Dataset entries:

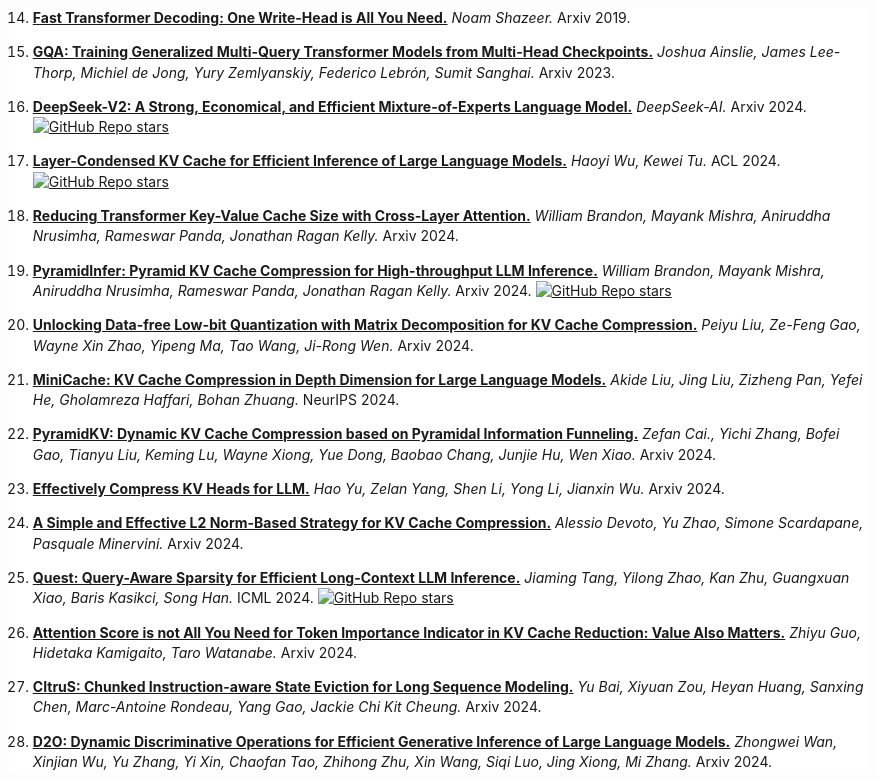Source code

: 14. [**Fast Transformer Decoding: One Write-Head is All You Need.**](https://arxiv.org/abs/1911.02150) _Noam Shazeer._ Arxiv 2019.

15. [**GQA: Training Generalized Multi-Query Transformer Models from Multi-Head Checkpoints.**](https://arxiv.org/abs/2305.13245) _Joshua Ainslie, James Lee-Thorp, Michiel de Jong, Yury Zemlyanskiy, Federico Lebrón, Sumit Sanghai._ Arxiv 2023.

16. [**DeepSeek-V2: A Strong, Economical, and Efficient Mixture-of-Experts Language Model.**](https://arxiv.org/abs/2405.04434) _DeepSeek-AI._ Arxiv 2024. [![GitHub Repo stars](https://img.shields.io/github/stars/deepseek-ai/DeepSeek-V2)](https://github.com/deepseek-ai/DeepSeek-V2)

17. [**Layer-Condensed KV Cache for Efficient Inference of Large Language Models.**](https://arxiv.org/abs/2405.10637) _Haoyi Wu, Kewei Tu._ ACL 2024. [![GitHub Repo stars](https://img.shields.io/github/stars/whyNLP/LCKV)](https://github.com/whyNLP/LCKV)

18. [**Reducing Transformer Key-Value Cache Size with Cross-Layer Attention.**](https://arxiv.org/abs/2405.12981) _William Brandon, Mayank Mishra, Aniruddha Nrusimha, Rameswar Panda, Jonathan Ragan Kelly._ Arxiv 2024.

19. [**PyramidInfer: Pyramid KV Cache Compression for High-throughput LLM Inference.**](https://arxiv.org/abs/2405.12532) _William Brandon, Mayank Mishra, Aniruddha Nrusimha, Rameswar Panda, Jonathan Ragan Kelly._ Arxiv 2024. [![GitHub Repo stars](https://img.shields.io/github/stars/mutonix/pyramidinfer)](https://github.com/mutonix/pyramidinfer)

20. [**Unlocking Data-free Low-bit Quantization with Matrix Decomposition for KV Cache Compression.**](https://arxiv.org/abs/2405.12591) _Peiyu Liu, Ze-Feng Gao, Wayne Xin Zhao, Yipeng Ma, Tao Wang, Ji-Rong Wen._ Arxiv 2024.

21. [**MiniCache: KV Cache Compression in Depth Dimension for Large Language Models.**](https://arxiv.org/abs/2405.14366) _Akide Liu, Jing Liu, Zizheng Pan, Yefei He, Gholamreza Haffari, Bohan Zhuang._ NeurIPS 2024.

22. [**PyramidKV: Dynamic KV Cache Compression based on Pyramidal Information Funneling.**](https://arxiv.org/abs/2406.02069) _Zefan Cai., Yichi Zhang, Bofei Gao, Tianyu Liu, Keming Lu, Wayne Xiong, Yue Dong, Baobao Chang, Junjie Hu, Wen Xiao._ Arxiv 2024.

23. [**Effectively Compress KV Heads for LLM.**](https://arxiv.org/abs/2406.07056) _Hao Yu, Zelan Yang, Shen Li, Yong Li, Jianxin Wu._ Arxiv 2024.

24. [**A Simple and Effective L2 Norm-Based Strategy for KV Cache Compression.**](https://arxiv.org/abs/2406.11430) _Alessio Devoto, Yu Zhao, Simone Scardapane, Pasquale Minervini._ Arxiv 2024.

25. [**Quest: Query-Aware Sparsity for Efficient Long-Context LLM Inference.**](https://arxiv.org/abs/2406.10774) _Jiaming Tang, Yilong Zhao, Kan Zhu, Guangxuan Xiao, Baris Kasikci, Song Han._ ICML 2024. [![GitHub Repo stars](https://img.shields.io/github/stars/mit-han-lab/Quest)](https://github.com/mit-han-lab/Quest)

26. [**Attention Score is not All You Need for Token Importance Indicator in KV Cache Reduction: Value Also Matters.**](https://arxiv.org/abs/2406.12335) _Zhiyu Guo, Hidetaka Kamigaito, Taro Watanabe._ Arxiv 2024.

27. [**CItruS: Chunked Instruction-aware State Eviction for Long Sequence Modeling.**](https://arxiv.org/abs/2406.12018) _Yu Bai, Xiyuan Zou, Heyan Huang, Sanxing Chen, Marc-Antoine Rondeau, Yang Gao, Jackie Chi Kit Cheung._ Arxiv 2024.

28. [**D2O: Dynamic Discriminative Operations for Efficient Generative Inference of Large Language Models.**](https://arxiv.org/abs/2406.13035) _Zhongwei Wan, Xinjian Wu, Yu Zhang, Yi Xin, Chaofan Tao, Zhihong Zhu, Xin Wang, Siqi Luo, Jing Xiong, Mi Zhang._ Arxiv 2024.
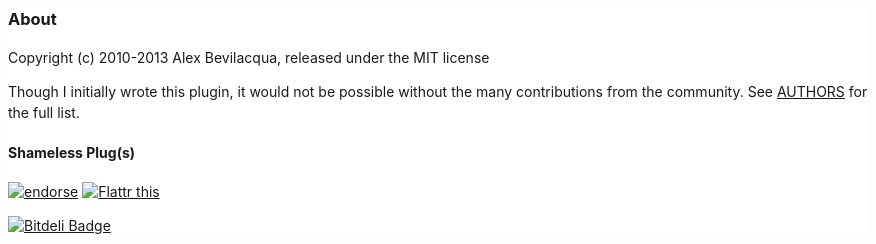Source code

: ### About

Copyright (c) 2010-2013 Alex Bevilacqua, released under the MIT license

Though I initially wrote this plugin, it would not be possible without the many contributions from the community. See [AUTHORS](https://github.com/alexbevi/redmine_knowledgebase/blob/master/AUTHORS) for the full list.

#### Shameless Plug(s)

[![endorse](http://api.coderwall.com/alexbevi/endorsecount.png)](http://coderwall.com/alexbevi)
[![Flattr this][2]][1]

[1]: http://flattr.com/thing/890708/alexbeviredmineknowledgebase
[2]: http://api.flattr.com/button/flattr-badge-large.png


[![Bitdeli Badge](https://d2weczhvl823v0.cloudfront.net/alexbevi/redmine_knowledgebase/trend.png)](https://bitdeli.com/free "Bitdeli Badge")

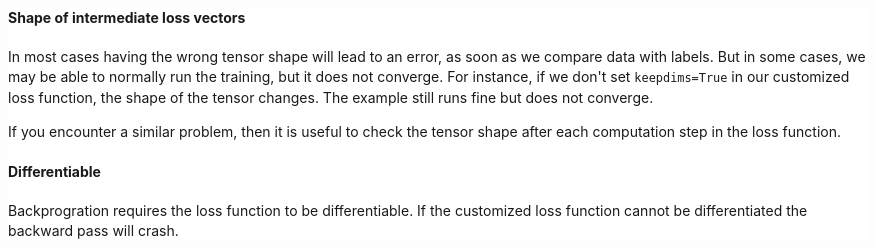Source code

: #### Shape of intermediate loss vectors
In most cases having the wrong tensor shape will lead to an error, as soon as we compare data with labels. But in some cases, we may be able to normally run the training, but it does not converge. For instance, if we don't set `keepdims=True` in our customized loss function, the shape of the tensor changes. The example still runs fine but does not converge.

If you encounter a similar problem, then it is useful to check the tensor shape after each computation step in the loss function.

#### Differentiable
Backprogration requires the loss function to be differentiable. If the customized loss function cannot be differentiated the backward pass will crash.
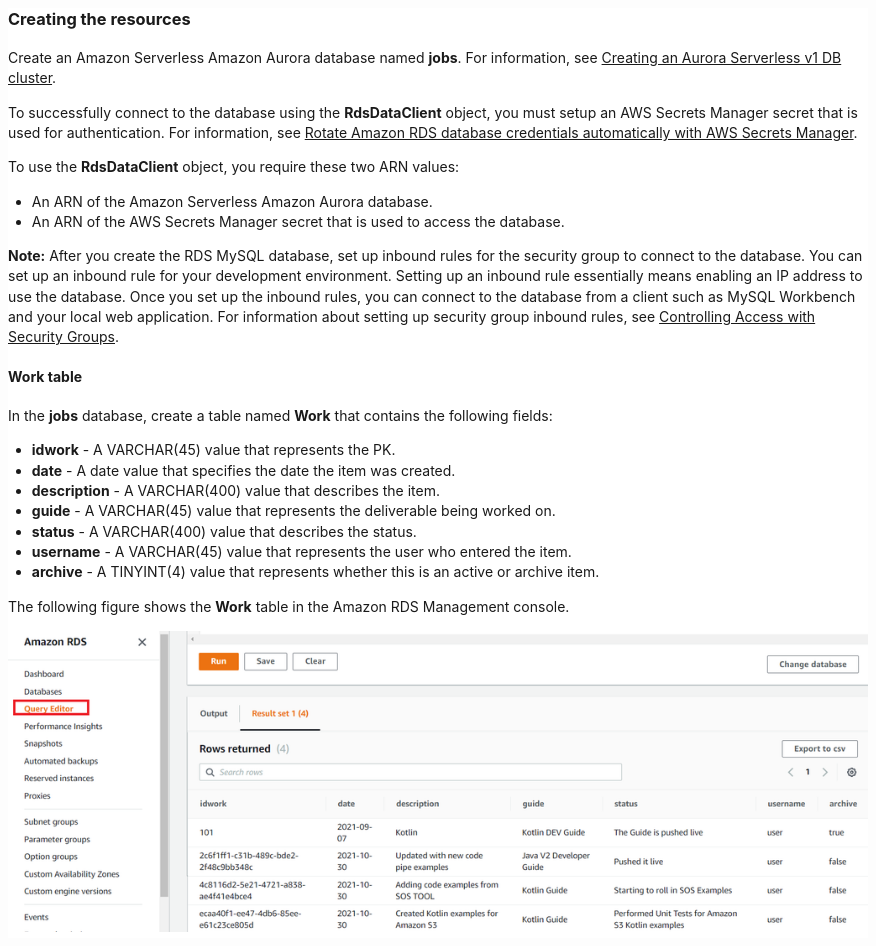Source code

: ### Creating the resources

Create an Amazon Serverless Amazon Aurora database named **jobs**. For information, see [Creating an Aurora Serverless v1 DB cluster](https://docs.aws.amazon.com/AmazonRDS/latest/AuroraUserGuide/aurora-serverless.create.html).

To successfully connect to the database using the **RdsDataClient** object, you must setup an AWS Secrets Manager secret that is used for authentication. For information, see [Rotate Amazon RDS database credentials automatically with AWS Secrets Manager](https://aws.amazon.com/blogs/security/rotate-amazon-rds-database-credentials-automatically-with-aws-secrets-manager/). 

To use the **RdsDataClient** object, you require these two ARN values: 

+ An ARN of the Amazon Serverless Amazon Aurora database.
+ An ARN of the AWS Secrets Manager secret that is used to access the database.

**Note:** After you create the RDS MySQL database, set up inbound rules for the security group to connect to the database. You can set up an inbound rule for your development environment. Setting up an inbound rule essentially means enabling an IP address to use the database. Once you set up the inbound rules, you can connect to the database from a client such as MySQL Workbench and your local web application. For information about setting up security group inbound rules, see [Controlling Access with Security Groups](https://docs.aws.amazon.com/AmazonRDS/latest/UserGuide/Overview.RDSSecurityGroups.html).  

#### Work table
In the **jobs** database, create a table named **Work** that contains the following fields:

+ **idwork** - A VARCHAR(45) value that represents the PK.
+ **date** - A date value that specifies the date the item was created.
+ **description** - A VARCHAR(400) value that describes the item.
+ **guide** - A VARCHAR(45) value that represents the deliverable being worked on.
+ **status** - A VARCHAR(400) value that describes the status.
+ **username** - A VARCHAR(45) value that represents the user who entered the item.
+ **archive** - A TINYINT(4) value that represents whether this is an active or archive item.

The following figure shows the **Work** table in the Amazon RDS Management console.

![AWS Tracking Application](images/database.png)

WHAT IS REQUIRED:
Each record above is to be written out exactly; the pictures are not.

YOUR RESPONSE:
Source code

: 14. [**Fast Transformer Decoding: One Write-Head is All You Need.**](https://arxiv.org/abs/1911.02150) _Noam Shazeer._ Arxiv 2019.

15. [**GQA: Training Generalized Multi-Query Transformer Models from Multi-Head Checkpoints.**](https://arxiv.org/abs/2305.13245) _Joshua Ainslie, James Lee-Thorp, Michiel de Jong, Yury Zemlyanskiy, Federico Lebrón, Sumit Sanghai._ Arxiv 2023.

16. [**DeepSeek-V2: A Strong, Economical, and Efficient Mixture-of-Experts Language Model.**](https://arxiv.org/abs/2405.04434) _DeepSeek-AI._ Arxiv 2024. [![GitHub Repo stars](https://img.shields.io/github/stars/deepseek-ai/DeepSeek-V2)](https://github.com/deepseek-ai/DeepSeek-V2)

17. [**Layer-Condensed KV Cache for Efficient Inference of Large Language Models.**](https://arxiv.org/abs/2405.10637) _Haoyi Wu, Kewei Tu._ ACL 2024. [![GitHub Repo stars](https://img.shields.io/github/stars/whyNLP/LCKV)](https://github.com/whyNLP/LCKV)

18. [**Reducing Transformer Key-Value Cache Size with Cross-Layer Attention.**](https://arxiv.org/abs/2405.12981) _William Brandon, Mayank Mishra, Aniruddha Nrusimha, Rameswar Panda, Jonathan Ragan Kelly._ Arxiv 2024.

19. [**PyramidInfer: Pyramid KV Cache Compression for High-throughput LLM Inference.**](https://arxiv.org/abs/2405.12532) _William Brandon, Mayank Mishra, Aniruddha Nrusimha, Rameswar Panda, Jonathan Ragan Kelly._ Arxiv 2024. [![GitHub Repo stars](https://img.shields.io/github/stars/mutonix/pyramidinfer)](https://github.com/mutonix/pyramidinfer)

20. [**Unlocking Data-free Low-bit Quantization with Matrix Decomposition for KV Cache Compression.**](https://arxiv.org/abs/2405.12591) _Peiyu Liu, Ze-Feng Gao, Wayne Xin Zhao, Yipeng Ma, Tao Wang, Ji-Rong Wen._ Arxiv 2024.

21. [**MiniCache: KV Cache Compression in Depth Dimension for Large Language Models.**](https://arxiv.org/abs/2405.14366) _Akide Liu, Jing Liu, Zizheng Pan, Yefei He, Gholamreza Haffari, Bohan Zhuang._ NeurIPS 2024.

22. [**PyramidKV: Dynamic KV Cache Compression based on Pyramidal Information Funneling.**](https://arxiv.org/abs/2406.02069) _Zefan Cai., Yichi Zhang, Bofei Gao, Tianyu Liu, Keming Lu, Wayne Xiong, Yue Dong, Baobao Chang, Junjie Hu, Wen Xiao._ Arxiv 2024.

23. [**Effectively Compress KV Heads for LLM.**](https://arxiv.org/abs/2406.07056) _Hao Yu, Zelan Yang, Shen Li, Yong Li, Jianxin Wu._ Arxiv 2024.

24. [**A Simple and Effective L2 Norm-Based Strategy for KV Cache Compression.**](https://arxiv.org/abs/2406.11430) _Alessio Devoto, Yu Zhao, Simone Scardapane, Pasquale Minervini._ Arxiv 2024.

25. [**Quest: Query-Aware Sparsity for Efficient Long-Context LLM Inference.**](https://arxiv.org/abs/2406.10774) _Jiaming Tang, Yilong Zhao, Kan Zhu, Guangxuan Xiao, Baris Kasikci, Song Han._ ICML 2024. [![GitHub Repo stars](https://img.shields.io/github/stars/mit-han-lab/Quest)](https://github.com/mit-han-lab/Quest)

26. [**Attention Score is not All You Need for Token Importance Indicator in KV Cache Reduction: Value Also Matters.**](https://arxiv.org/abs/2406.12335) _Zhiyu Guo, Hidetaka Kamigaito, Taro Watanabe._ Arxiv 2024.

27. [**CItruS: Chunked Instruction-aware State Eviction for Long Sequence Modeling.**](https://arxiv.org/abs/2406.12018) _Yu Bai, Xiyuan Zou, Heyan Huang, Sanxing Chen, Marc-Antoine Rondeau, Yang Gao, Jackie Chi Kit Cheung._ Arxiv 2024.

28. [**D2O: Dynamic Discriminative Operations for Efficient Generative Inference of Large Language Models.**](https://arxiv.org/abs/2406.13035) _Zhongwei Wan, Xinjian Wu, Yu Zhang, Yi Xin, Chaofan Tao, Zhihong Zhu, Xin Wang, Siqi Luo, Jing Xiong, Mi Zhang._ Arxiv 2024.
Source code

: ### About

Copyright (c) 2010-2013 Alex Bevilacqua, released under the MIT license

Though I initially wrote this plugin, it would not be possible without the many contributions from the community. See [AUTHORS](https://github.com/alexbevi/redmine_knowledgebase/blob/master/AUTHORS) for the full list.

#### Shameless Plug(s)

[![endorse](http://api.coderwall.com/alexbevi/endorsecount.png)](http://coderwall.com/alexbevi)
[![Flattr this][2]][1]

[1]: http://flattr.com/thing/890708/alexbeviredmineknowledgebase
[2]: http://api.flattr.com/button/flattr-badge-large.png


[![Bitdeli Badge](https://d2weczhvl823v0.cloudfront.net/alexbevi/redmine_knowledgebase/trend.png)](https://bitdeli.com/free "Bitdeli Badge")

Source code

: #### Shape of intermediate loss vectors
In most cases having the wrong tensor shape will lead to an error, as soon as we compare data with labels. But in some cases, we may be able to normally run the training, but it does not converge. For instance, if we don't set `keepdims=True` in our customized loss function, the shape of the tensor changes. The example still runs fine but does not converge.

If you encounter a similar problem, then it is useful to check the tensor shape after each computation step in the loss function.

#### Differentiable
Backprogration requires the loss function to be differentiable. If the customized loss function cannot be differentiated the backward pass will crash.
Source code

: ### Creating the resources

Create an Amazon Serverless Amazon Aurora database named **jobs**. For information, see [Creating an Aurora Serverless v1 DB cluster](https://docs.aws.amazon.com/AmazonRDS/latest/AuroraUserGuide/aurora-serverless.create.html).

To successfully connect to the database using the **RdsDataClient** object, you must setup an AWS Secrets Manager secret that is used for authentication. For information, see [Rotate Amazon RDS database credentials automatically with AWS Secrets Manager](https://aws.amazon.com/blogs/security/rotate-amazon-rds-database-credentials-automatically-with-aws-secrets-manager/). 

To use the **RdsDataClient** object, you require these two ARN values: 

+ An ARN of the Amazon Serverless Amazon Aurora database.
+ An ARN of the AWS Secrets Manager secret that is used to access the database.

**Note:** After you create the RDS MySQL database, set up inbound rules for the security group to connect to the database. You can set up an inbound rule for your development environment. Setting up an inbound rule essentially means enabling an IP address to use the database. Once you set up the inbound rules, you can connect to the database from a client such as MySQL Workbench and your local web application. For information about setting up security group inbound rules, see [Controlling Access with Security Groups](https://docs.aws.amazon.com/AmazonRDS/latest/UserGuide/Overview.RDSSecurityGroups.html).  

#### Work table
In the **jobs** database, create a table named **Work** that contains the following fields:

+ **idwork** - A VARCHAR(45) value that represents the PK.
+ **date** - A date value that specifies the date the item was created.
+ **description** - A VARCHAR(400) value that describes the item.
+ **guide** - A VARCHAR(45) value that represents the deliverable being worked on.
+ **status** - A VARCHAR(400) value that describes the status.
+ **username** - A VARCHAR(45) value that represents the user who entered the item.
+ **archive** - A TINYINT(4) value that represents whether this is an active or archive item.

The following figure shows the **Work** table in the Amazon RDS Management console.

![AWS Tracking Application](images/database.png)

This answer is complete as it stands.